Loro, le vittime, donne e uomini tra i 61 e gli 88 anni, erano tutte ricoverate, per diverse patologie anche non gravi, nel reparto di anestesia e rianimazione dell'ospedale civile di Piombino. Non erano malati terminali. Lei, l'infermiera accusata di omicidio volontario continuo aggravato dalla crudeltà, come "arma" ha usato un farmaco molto utilizzato in ospedale ma non previsto nelle terapie di quei pazienti: l'eparina, che iniettato da Bonino anche con dosi 10 volte superiori alla norma ha provocato, soprattutto in alcuni casi "una rapida, diffusa e irreversibile emorragia con conseguente morte", hanno spiegato i carabinieri dei Nas.

══════════

● **Compiti**:
a: Secondo l'estratto, in quale reparto erano ricoverate le vittime?
b: Trascriva il passo dell'estratto da "Loro, le vittime, donne" fino a "carabinieri dei Nas." compreso, sostituendo "farmaco" con "medicinale".
Si basi esclusivamente sull'estratto.

══════════

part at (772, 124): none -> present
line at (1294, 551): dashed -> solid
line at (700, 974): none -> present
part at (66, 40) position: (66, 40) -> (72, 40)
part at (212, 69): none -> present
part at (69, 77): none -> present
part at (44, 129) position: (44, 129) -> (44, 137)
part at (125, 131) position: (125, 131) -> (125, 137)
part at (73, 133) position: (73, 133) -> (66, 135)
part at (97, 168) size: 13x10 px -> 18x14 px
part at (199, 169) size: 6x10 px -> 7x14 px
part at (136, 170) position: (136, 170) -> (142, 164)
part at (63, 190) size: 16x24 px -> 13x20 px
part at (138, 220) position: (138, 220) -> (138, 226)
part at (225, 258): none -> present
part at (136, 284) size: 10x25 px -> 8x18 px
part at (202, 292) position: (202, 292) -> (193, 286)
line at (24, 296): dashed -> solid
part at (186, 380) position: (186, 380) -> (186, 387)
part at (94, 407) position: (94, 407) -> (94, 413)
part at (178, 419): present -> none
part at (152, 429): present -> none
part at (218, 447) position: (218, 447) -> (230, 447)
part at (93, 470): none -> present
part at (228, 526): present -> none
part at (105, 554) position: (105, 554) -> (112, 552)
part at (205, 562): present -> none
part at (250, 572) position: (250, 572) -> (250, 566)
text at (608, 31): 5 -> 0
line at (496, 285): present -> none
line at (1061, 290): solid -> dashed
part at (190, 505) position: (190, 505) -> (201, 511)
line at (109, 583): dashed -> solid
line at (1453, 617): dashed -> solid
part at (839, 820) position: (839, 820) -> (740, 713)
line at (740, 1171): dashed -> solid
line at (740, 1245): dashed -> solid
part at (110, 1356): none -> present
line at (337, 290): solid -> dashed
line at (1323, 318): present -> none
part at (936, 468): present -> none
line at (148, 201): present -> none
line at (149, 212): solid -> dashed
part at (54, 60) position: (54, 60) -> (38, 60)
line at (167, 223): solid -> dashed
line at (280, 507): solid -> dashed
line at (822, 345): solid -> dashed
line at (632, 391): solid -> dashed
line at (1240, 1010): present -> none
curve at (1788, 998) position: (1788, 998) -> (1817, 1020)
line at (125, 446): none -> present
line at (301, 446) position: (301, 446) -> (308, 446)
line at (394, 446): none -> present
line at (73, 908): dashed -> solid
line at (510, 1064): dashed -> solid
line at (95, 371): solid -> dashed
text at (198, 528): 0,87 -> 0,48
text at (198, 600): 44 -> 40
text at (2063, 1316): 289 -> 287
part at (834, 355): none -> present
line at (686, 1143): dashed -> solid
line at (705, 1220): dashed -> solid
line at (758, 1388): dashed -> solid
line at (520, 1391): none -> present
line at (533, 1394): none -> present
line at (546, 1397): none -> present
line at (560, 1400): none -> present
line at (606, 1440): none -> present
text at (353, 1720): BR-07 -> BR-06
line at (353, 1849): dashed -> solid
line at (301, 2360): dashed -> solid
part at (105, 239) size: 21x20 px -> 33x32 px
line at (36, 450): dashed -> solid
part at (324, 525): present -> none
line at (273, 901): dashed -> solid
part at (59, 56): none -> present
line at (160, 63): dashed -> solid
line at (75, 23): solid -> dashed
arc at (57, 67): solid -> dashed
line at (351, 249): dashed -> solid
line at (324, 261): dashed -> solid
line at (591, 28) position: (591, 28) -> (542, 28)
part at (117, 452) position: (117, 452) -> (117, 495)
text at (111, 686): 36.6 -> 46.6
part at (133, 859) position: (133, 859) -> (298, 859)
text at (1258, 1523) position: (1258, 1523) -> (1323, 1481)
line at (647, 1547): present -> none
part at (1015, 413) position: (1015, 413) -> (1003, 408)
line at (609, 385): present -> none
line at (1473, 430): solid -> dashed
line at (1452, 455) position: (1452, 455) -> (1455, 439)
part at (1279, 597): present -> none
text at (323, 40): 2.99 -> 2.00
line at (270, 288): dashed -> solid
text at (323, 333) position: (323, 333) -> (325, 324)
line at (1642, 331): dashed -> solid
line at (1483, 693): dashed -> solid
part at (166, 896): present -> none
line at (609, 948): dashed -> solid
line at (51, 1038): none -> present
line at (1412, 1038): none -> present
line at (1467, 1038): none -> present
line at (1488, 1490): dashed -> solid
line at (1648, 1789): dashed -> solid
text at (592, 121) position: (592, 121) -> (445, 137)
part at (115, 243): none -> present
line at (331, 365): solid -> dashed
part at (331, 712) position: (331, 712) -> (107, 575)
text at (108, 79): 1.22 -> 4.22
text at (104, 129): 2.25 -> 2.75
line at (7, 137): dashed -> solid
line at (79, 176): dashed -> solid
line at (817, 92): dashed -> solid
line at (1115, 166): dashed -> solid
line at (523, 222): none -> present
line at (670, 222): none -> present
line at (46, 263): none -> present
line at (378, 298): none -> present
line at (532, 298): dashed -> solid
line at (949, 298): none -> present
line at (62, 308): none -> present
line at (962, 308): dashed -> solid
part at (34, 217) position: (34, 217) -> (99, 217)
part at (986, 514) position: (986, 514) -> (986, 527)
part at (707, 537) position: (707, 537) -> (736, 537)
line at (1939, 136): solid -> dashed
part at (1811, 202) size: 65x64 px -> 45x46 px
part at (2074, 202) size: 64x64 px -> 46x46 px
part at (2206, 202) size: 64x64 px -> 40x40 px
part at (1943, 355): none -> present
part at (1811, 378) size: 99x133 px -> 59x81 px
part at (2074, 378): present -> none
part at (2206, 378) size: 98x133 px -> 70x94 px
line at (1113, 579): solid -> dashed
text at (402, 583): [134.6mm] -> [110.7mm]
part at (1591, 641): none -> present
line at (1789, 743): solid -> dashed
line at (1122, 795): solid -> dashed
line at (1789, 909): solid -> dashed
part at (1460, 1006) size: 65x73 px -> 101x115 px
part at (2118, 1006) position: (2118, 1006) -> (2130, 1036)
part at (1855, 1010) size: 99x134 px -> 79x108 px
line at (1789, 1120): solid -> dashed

══════════

● **Risultati**:
a: Nel reparto di anestesia e rianimazione dell'ospedale civile di Piombino.

b:
Loro, le vittime, donne e uomini tra i 61 e gli 88 anni, erano tutte ricoverate, per diverse patologie anche non gravi, nel reparto di anestesia e rianimazione dell'ospedale civile di Piombino. Non erano malati terminali. Lei, l'infermiera accusata di omicidio volontario continuo aggravato dalla crudeltà, come "arma" ha usato un medicinale molto utilizzato in ospedale ma non previsto nelle terapie di quei pazienti: l'eparina, che iniettato da Bonino anche con dosi 10 volte superiori alla norma ha provocato, soprattutto in alcuni casi "una rapida, diffusa e irreversibile emorragia con conseguente morte", hanno spiegato i carabinieri dei Nas.